Given problem:
Copy every one of the entries below word for word, leaving nothing out.

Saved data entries

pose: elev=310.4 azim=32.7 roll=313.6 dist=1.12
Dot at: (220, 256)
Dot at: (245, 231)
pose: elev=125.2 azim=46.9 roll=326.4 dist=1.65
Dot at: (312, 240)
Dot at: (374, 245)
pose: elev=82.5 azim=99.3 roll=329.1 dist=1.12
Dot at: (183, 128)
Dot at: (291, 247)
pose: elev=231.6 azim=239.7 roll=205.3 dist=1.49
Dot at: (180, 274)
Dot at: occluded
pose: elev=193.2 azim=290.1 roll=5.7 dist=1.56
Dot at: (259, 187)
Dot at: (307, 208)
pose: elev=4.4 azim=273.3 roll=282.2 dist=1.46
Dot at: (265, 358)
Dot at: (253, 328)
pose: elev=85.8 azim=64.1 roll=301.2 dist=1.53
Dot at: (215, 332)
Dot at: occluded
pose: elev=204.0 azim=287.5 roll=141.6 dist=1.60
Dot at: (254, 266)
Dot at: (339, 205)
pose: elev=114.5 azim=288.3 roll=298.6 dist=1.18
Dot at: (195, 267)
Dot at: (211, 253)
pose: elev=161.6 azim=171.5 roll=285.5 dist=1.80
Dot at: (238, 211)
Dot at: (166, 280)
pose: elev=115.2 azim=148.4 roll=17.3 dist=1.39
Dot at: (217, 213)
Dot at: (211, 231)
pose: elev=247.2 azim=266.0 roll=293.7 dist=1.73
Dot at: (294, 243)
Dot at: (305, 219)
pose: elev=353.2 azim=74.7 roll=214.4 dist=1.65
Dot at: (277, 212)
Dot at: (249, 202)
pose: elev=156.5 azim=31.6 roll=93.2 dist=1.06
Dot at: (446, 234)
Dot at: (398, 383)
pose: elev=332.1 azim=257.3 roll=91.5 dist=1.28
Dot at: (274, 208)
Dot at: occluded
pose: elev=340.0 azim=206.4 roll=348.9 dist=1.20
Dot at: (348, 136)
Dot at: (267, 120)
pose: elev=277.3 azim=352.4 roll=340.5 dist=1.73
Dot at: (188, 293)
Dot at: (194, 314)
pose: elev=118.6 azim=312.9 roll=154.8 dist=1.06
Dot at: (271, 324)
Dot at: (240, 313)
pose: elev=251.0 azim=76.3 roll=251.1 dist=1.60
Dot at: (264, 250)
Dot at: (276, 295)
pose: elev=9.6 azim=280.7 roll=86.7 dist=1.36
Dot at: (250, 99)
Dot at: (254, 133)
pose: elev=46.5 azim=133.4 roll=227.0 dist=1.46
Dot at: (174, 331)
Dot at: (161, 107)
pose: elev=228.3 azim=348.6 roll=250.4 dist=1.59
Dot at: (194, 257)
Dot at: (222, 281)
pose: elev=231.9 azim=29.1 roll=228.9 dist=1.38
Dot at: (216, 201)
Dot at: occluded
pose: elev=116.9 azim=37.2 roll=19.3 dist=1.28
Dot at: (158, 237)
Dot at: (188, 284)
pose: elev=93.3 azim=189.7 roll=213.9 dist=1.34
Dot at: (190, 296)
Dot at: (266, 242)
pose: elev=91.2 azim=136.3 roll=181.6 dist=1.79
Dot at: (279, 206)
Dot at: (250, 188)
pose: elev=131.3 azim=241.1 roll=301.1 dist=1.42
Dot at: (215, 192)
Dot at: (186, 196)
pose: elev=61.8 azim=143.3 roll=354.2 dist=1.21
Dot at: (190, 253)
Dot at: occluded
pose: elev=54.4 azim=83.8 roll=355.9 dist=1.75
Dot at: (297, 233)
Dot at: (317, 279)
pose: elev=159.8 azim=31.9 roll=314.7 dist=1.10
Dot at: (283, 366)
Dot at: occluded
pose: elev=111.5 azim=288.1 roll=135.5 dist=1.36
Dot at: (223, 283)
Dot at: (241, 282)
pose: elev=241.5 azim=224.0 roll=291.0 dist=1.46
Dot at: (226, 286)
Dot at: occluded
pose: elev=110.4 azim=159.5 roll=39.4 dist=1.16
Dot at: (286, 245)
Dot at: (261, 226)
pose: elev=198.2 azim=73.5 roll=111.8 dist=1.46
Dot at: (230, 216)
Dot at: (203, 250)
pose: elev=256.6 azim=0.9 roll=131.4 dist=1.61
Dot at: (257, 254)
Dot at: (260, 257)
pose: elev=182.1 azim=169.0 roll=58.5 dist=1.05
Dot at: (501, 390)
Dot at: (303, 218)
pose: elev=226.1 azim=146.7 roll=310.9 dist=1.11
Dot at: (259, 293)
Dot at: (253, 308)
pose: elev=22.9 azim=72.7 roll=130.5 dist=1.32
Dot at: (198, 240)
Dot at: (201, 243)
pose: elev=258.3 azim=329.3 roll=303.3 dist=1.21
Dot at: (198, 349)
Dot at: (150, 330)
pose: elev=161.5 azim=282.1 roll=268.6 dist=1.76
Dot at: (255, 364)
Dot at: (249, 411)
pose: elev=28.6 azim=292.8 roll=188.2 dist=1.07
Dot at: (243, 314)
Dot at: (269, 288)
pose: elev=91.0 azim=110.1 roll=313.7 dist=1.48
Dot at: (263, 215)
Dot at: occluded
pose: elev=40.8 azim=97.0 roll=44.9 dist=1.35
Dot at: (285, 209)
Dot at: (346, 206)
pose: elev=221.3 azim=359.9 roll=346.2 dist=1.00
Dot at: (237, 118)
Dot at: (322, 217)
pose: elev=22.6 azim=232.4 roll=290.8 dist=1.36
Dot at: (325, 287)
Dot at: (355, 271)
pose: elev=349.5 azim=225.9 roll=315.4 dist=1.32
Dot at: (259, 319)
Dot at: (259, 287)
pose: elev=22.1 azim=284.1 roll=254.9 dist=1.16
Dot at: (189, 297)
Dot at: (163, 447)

The result:
pose: elev=310.4 azim=32.7 roll=313.6 dist=1.12
Dot at: (220, 256)
Dot at: (245, 231)
pose: elev=125.2 azim=46.9 roll=326.4 dist=1.65
Dot at: (312, 240)
Dot at: (374, 245)
pose: elev=82.5 azim=99.3 roll=329.1 dist=1.12
Dot at: (183, 128)
Dot at: (291, 247)
pose: elev=231.6 azim=239.7 roll=205.3 dist=1.49
Dot at: (180, 274)
Dot at: occluded
pose: elev=193.2 azim=290.1 roll=5.7 dist=1.56
Dot at: (259, 187)
Dot at: (307, 208)
pose: elev=4.4 azim=273.3 roll=282.2 dist=1.46
Dot at: (265, 358)
Dot at: (253, 328)
pose: elev=85.8 azim=64.1 roll=301.2 dist=1.53
Dot at: (215, 332)
Dot at: occluded
pose: elev=204.0 azim=287.5 roll=141.6 dist=1.60
Dot at: (254, 266)
Dot at: (339, 205)
pose: elev=114.5 azim=288.3 roll=298.6 dist=1.18
Dot at: (195, 267)
Dot at: (211, 253)
pose: elev=161.6 azim=171.5 roll=285.5 dist=1.80
Dot at: (238, 211)
Dot at: (166, 280)
pose: elev=115.2 azim=148.4 roll=17.3 dist=1.39
Dot at: (217, 213)
Dot at: (211, 231)
pose: elev=247.2 azim=266.0 roll=293.7 dist=1.73
Dot at: (294, 243)
Dot at: (305, 219)
pose: elev=353.2 azim=74.7 roll=214.4 dist=1.65
Dot at: (277, 212)
Dot at: (249, 202)
pose: elev=156.5 azim=31.6 roll=93.2 dist=1.06
Dot at: (446, 234)
Dot at: (398, 383)
pose: elev=332.1 azim=257.3 roll=91.5 dist=1.28
Dot at: (274, 208)
Dot at: occluded
pose: elev=340.0 azim=206.4 roll=348.9 dist=1.20
Dot at: (348, 136)
Dot at: (267, 120)
pose: elev=277.3 azim=352.4 roll=340.5 dist=1.73
Dot at: (188, 293)
Dot at: (194, 314)
pose: elev=118.6 azim=312.9 roll=154.8 dist=1.06
Dot at: (271, 324)
Dot at: (240, 313)
pose: elev=251.0 azim=76.3 roll=251.1 dist=1.60
Dot at: (264, 250)
Dot at: (276, 295)
pose: elev=9.6 azim=280.7 roll=86.7 dist=1.36
Dot at: (250, 99)
Dot at: (254, 133)
pose: elev=46.5 azim=133.4 roll=227.0 dist=1.46
Dot at: (174, 331)
Dot at: (161, 107)
pose: elev=228.3 azim=348.6 roll=250.4 dist=1.59
Dot at: (194, 257)
Dot at: (222, 281)
pose: elev=231.9 azim=29.1 roll=228.9 dist=1.38
Dot at: (216, 201)
Dot at: occluded
pose: elev=116.9 azim=37.2 roll=19.3 dist=1.28
Dot at: (158, 237)
Dot at: (188, 284)
pose: elev=93.3 azim=189.7 roll=213.9 dist=1.34
Dot at: (190, 296)
Dot at: (266, 242)
pose: elev=91.2 azim=136.3 roll=181.6 dist=1.79
Dot at: (279, 206)
Dot at: (250, 188)
pose: elev=131.3 azim=241.1 roll=301.1 dist=1.42
Dot at: (215, 192)
Dot at: (186, 196)
pose: elev=61.8 azim=143.3 roll=354.2 dist=1.21
Dot at: (190, 253)
Dot at: occluded
pose: elev=54.4 azim=83.8 roll=355.9 dist=1.75
Dot at: (297, 233)
Dot at: (317, 279)
pose: elev=159.8 azim=31.9 roll=314.7 dist=1.10
Dot at: (283, 366)
Dot at: occluded
pose: elev=111.5 azim=288.1 roll=135.5 dist=1.36
Dot at: (223, 283)
Dot at: (241, 282)
pose: elev=241.5 azim=224.0 roll=291.0 dist=1.46
Dot at: (226, 286)
Dot at: occluded
pose: elev=110.4 azim=159.5 roll=39.4 dist=1.16
Dot at: (286, 245)
Dot at: (261, 226)
pose: elev=198.2 azim=73.5 roll=111.8 dist=1.46
Dot at: (230, 216)
Dot at: (203, 250)
pose: elev=256.6 azim=0.9 roll=131.4 dist=1.61
Dot at: (257, 254)
Dot at: (260, 257)
pose: elev=182.1 azim=169.0 roll=58.5 dist=1.05
Dot at: (501, 390)
Dot at: (303, 218)
pose: elev=226.1 azim=146.7 roll=310.9 dist=1.11
Dot at: (259, 293)
Dot at: (253, 308)
pose: elev=22.9 azim=72.7 roll=130.5 dist=1.32
Dot at: (198, 240)
Dot at: (201, 243)
pose: elev=258.3 azim=329.3 roll=303.3 dist=1.21
Dot at: (198, 349)
Dot at: (150, 330)
pose: elev=161.5 azim=282.1 roll=268.6 dist=1.76
Dot at: (255, 364)
Dot at: (249, 411)
pose: elev=28.6 azim=292.8 roll=188.2 dist=1.07
Dot at: (243, 314)
Dot at: (269, 288)
pose: elev=91.0 azim=110.1 roll=313.7 dist=1.48
Dot at: (263, 215)
Dot at: occluded
pose: elev=40.8 azim=97.0 roll=44.9 dist=1.35
Dot at: (285, 209)
Dot at: (346, 206)
pose: elev=221.3 azim=359.9 roll=346.2 dist=1.00
Dot at: (237, 118)
Dot at: (322, 217)
pose: elev=22.6 azim=232.4 roll=290.8 dist=1.36
Dot at: (325, 287)
Dot at: (355, 271)
pose: elev=349.5 azim=225.9 roll=315.4 dist=1.32
Dot at: (259, 319)
Dot at: (259, 287)
pose: elev=22.1 azim=284.1 roll=254.9 dist=1.16
Dot at: (189, 297)
Dot at: (163, 447)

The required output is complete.